O mesmo telefonema se repetiu inúmeras outras vezes, por várias semanas, quase com o mesmo diálogo, em busca de imaginários Vicente e sua mãe, para nós inteiramente desconhecidos.  Mas, a tia do Vicente, mesmo algumas vezes bastante malcriada, já nos despertava simpatia e, sem que disso desconfiássemos, passou a fazer parte do nosso conhecimento.  Até que, certa vez, nos ligou às 3 horas da madrugada.  O susto foi enorme, pois telefonema a essa hora nunca transmite notícia boa.  Atendemos, sobressaltados, mas, antes, mentalmente, demos um rápido balanço dos doentes da família.  Qual deles?



 -  Vicente?



Em nosso celular se encontrava gravado o número do telefone pertubador.  Por curiosidade, no dia seguinte, um sábado, ligamos e nos atendeu uma voz masculina, amável, atenciosa, que nos ouviu e nos disse:



 -  O senhor me perdoe!  É minha avó, ela já passou dos 80 mas, muito vaidosa, se recusa a usar óculos e digita os números errados.  Vou tomar imediatas providências, vou falar com ela e isso, certamente, não voltará a acontecer! Mil perdões!

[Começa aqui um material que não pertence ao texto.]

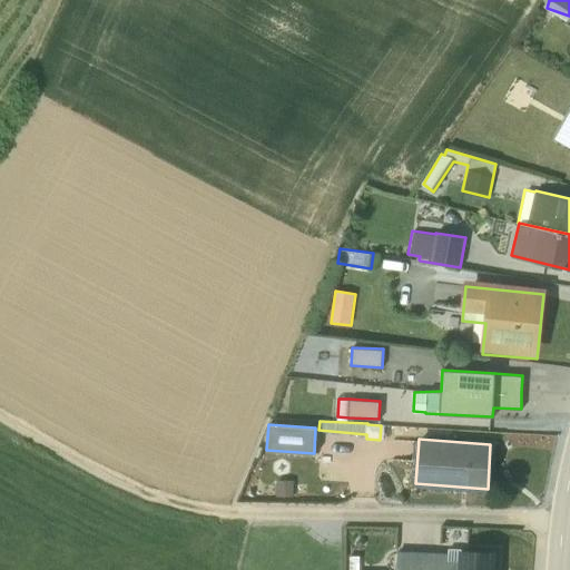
[(396,551),(395,569),(492,569),(493,551),(460,550),(460,549),(446,548),(446,553),(396,551)]
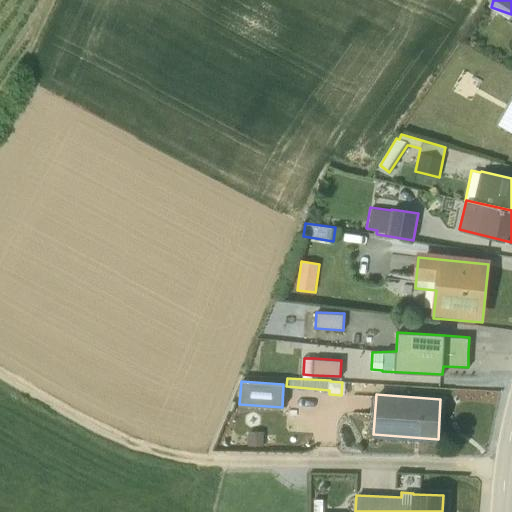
[(313,498),(313,511),(323,511),(323,498),(313,498)]
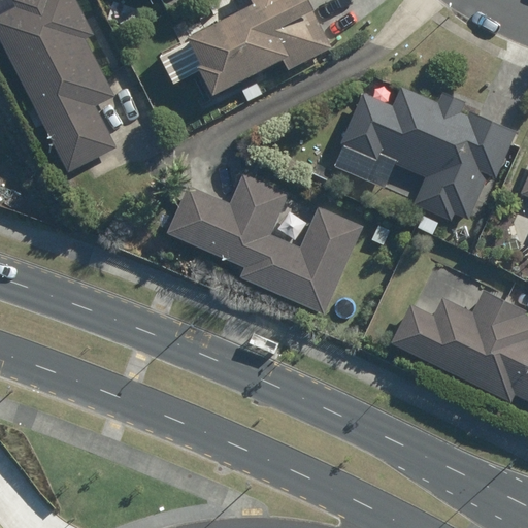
[(9,0),(13,7),(0,13),(0,41),(66,172),(114,147),(94,106),(113,97),(84,40),(92,35),(73,0),(9,0)]
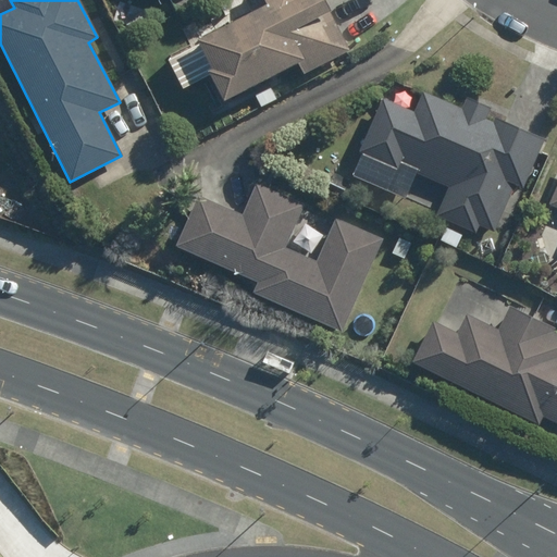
[(263,0),(267,5),(195,40),(208,69),(205,70),(220,100),(296,63),(300,73),(347,50),(322,0),(263,0)]
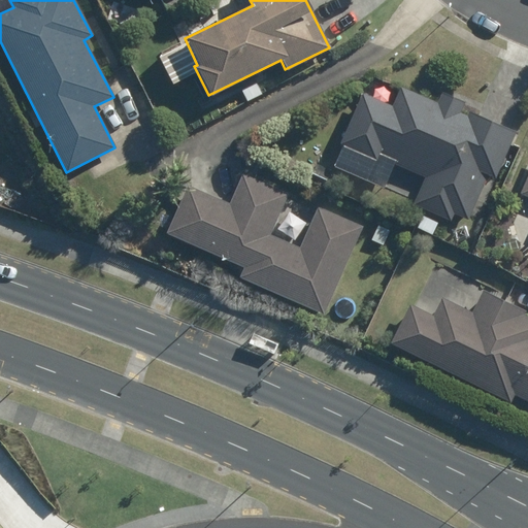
[(342,145),(333,168),(383,189),(393,164),(424,177),(413,205),(451,220),(453,215),(468,221),(487,175),(494,178),(515,130),(468,110),(466,116),(459,112),(464,101),(441,93),(437,103),(400,88),(392,107),(360,94),(339,144),(342,145)]
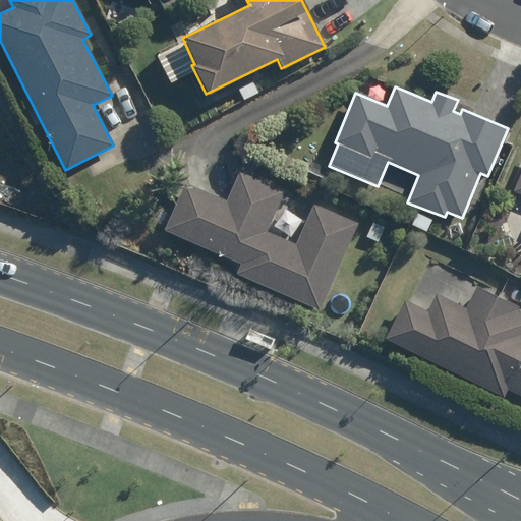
[(520,175),(520,169),(512,167),(507,181),(517,184),(520,175)]
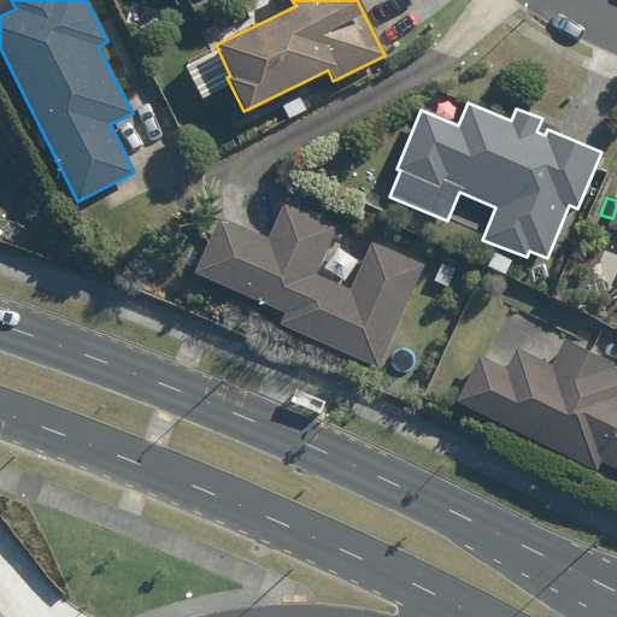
[(315,274),(335,228),(282,205),(266,240),(217,218),(193,272),(283,312),(278,323),(377,368),(422,266),(369,244),(348,289),(315,274)]
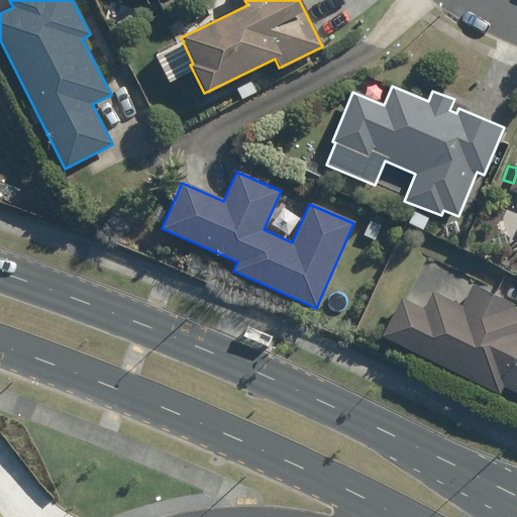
[(413,211),(406,224),(421,231),(428,218),(413,211)]
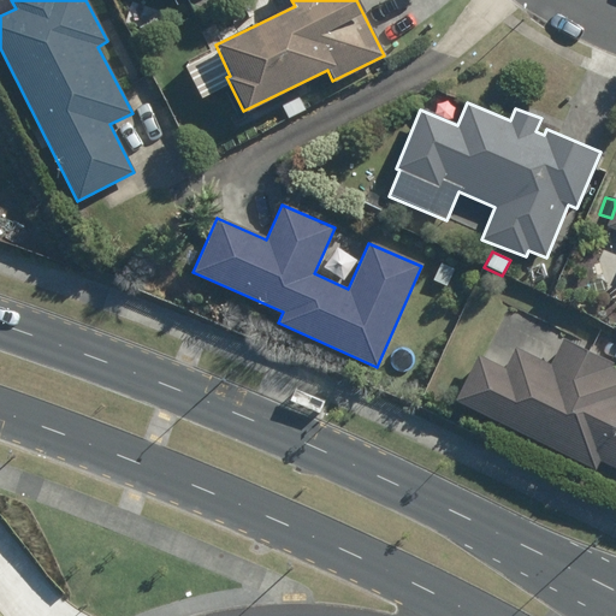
[(454,400),(594,471),(599,461),(615,469),(615,371),(610,368),(612,365),(563,341),(550,367),(514,348),(502,369),(475,356),(454,400)]
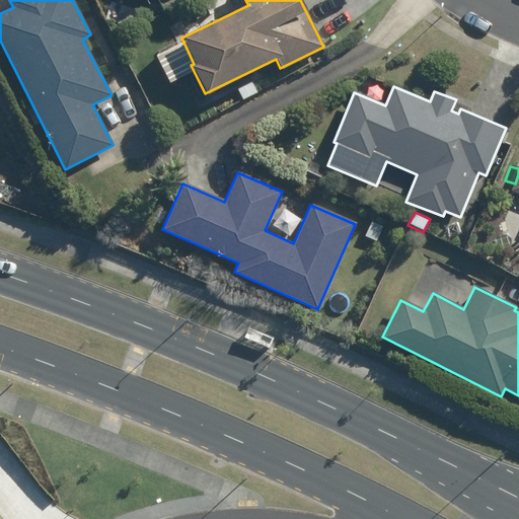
All buildings are outlined.
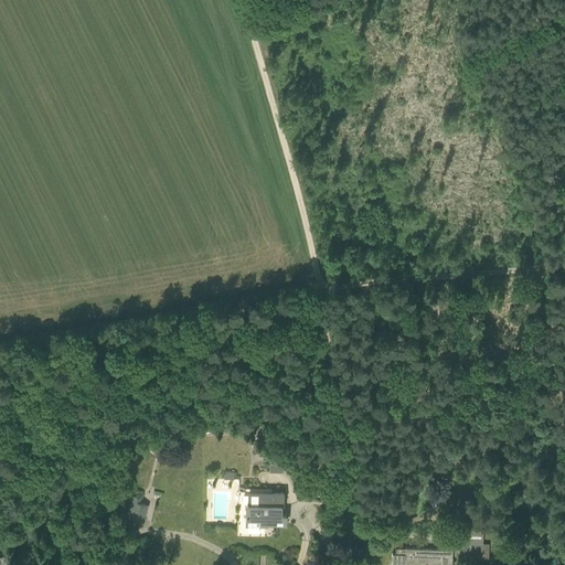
[(270,458),(270,470),(284,470),(284,458),(270,458)]
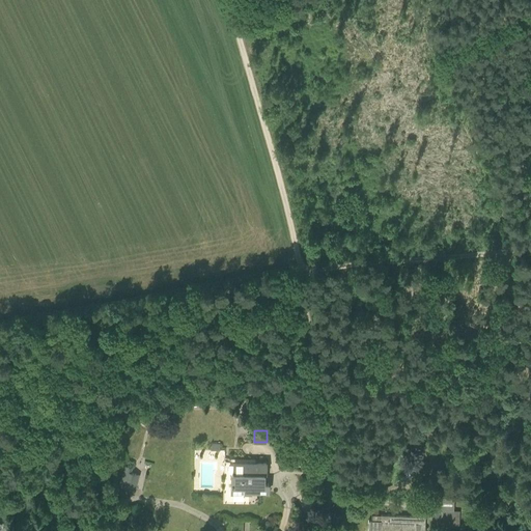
[(250,502),(256,503),(256,493),(268,493),(269,483),(263,483),(264,476),(266,476),(266,463),(233,463),(233,472),(231,472),(231,493),(250,493),(250,502)]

Nesse instante nos demos conta do absurdo que tinhamos cometido!  Se arrependimento matasse, ali mesmo estariamos estatelados no chão, mortíssimos!  A tia do Vicente, já nossa amiga, naturalmente e com toda razão iria ficar magoada conosco.  Que horror, meu Deus!  Talvez nunca mais voltasse a nos telefonar, o que seria um tranco terrível no nosso patrimônio afetivo!  Logo ela, tão diferente, enérgica e divertida!  Afinal, ligação telefônica errada nunca fez mal a ninguém!  Nunca fez!  Reagimos com firmeza, muita aflição e pedimos:



 -  Não, pelo amor de Deus, não faça isso, não fale nada com ela!  O engano foi nosso!  Não desejamos que ela sinta a menor mágoa!  Deixa ficar!  Nos tornamos amigos e é preciso preservar essa amizade, coisa tão difícil hoje em dia!... E o senhor quer saber de uma coisa: se ela voltar a ligar de madrugada, não tem a menor importância!  A gente atende, esclarece e volta a dormir de novo...  Mesmo que nada!  O senhor nos promete que não falará absolutamente nada com ela?  Promete?



Do outro lado da linha, uma voz ausente do nosso sufoco, perplexa, respondeu:



 -  Prometo!



Isabella, tão jovem e tão brilhante, a querida filha caçula deste autor, informada colocou uma observação pertinente, mas muito triste, amarga:



 - Isso é solidão. O velho não tem plateia, nada lhe acontece de novo, conta sempre as mesmas histórias.  Essa senhora, por falta de gente com quem conversar, valendo-se de um engano, na certa criou tudo isso, Papai.



Pois agora, ambas , as nossas amigas, já têm quem lhes dê atenção.  Podem contar conosco, para ouví-las, perguntar, interessar, nos curtirmos, conversarmos até de madrugada, a hora que for...



A propósito: qual será o nome da tia do Vicente?